=== GOAL ===
Copy out the lines below word for word, starting with the line that contains "pose: elev=263.2 azim=255.9" and going on through the line that contains "Dot at: (299, 283)". Leave the pictures out.

=== DATA FOR THIS EXERCISE ===

════

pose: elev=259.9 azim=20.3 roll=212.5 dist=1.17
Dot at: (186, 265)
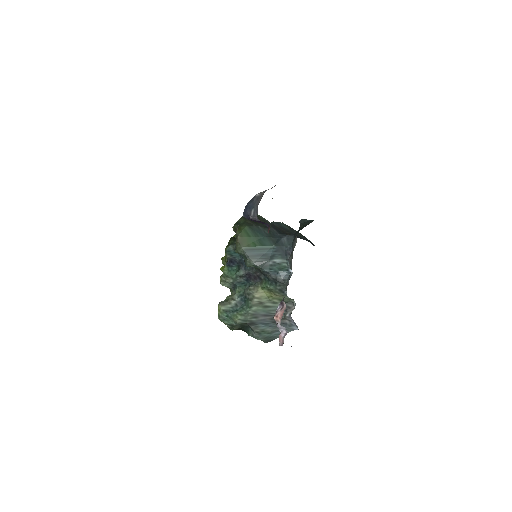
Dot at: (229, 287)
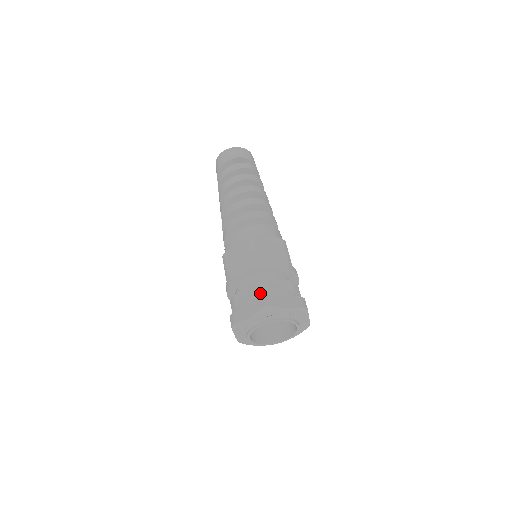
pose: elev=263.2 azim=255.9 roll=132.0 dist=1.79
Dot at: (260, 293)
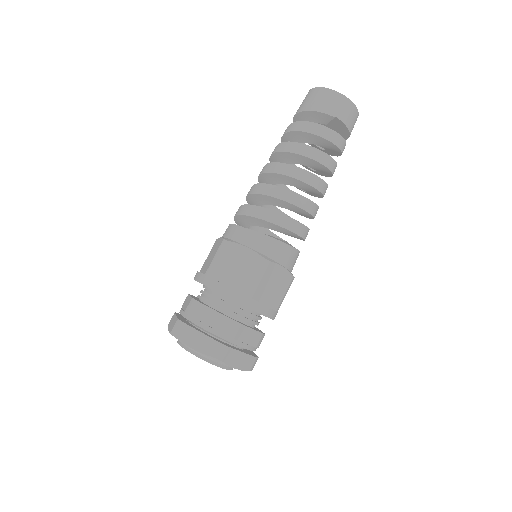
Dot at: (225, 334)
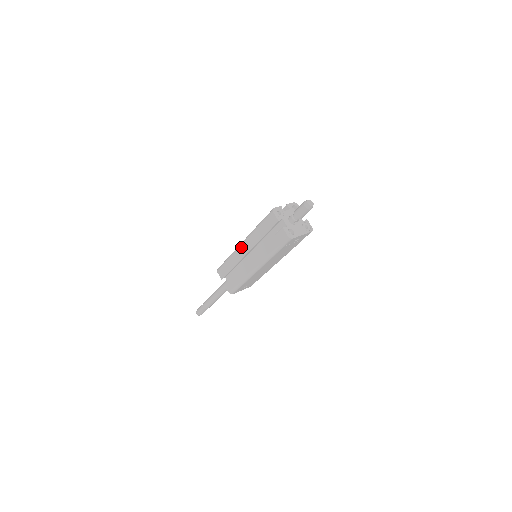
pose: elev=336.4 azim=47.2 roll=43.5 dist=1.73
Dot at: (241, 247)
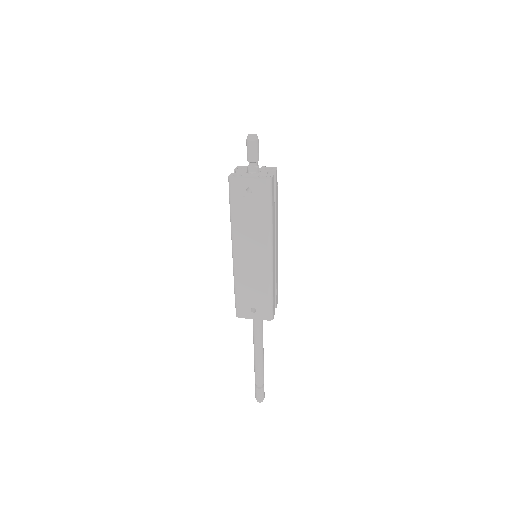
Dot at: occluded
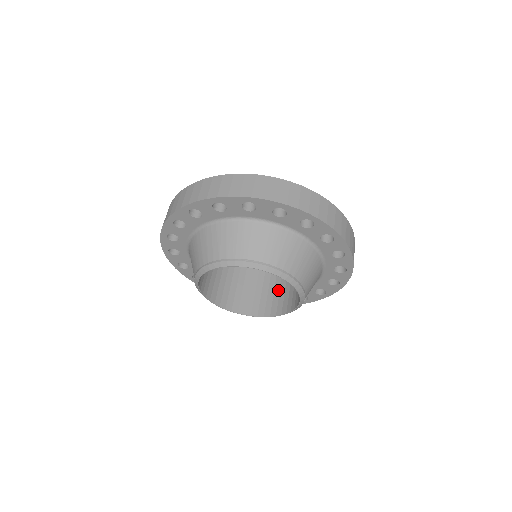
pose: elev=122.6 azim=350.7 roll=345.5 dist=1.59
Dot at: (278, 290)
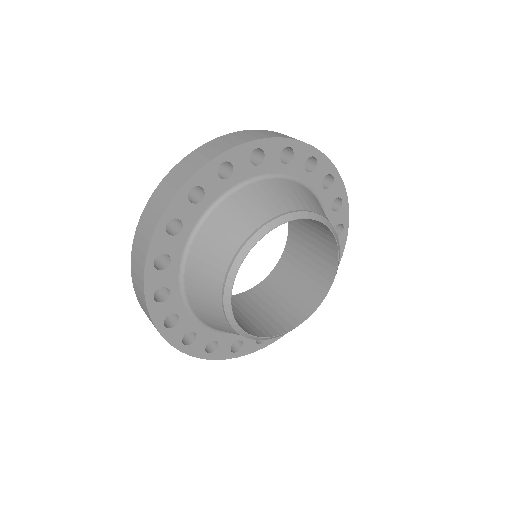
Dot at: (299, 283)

════

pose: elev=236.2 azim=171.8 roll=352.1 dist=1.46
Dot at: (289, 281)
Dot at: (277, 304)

════

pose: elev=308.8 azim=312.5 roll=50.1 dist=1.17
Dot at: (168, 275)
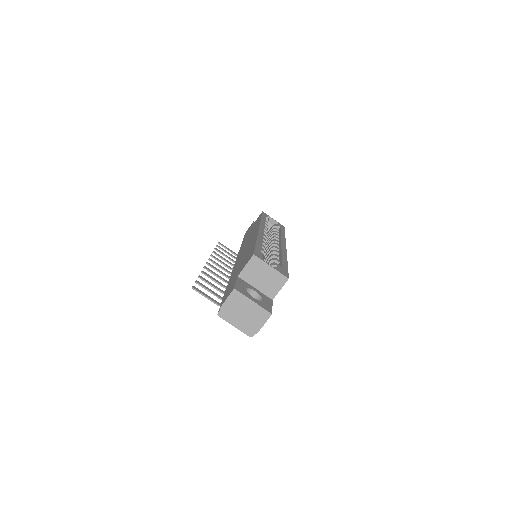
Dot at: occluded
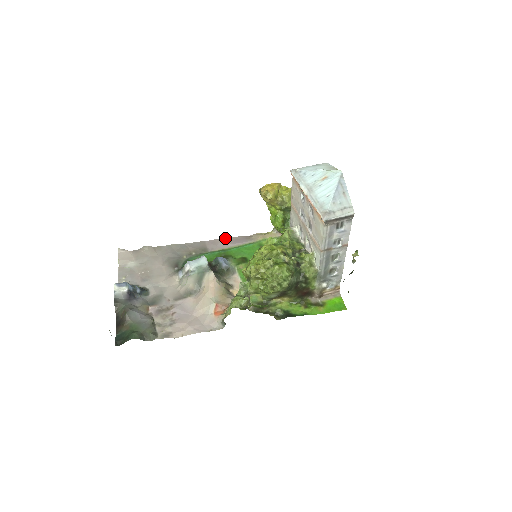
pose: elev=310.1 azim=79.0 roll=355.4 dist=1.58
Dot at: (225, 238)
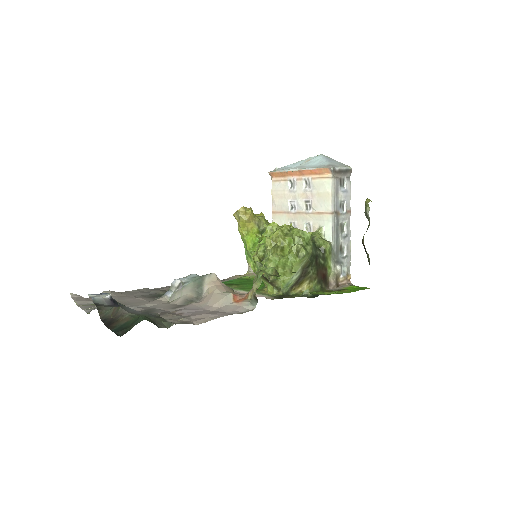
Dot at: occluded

════

=== RESPONSE ===
pose: elev=263.2 azim=255.9 roll=132.0 dist=1.79
Dot at: (260, 293)
Dot at: (225, 334)
pose: elev=336.4 azim=47.2 roll=43.5 dist=1.73
Dot at: (241, 247)
Dot at: occluded
pose: elev=122.6 azim=350.7 roll=345.5 dist=1.59
Dot at: (278, 290)
Dot at: (299, 283)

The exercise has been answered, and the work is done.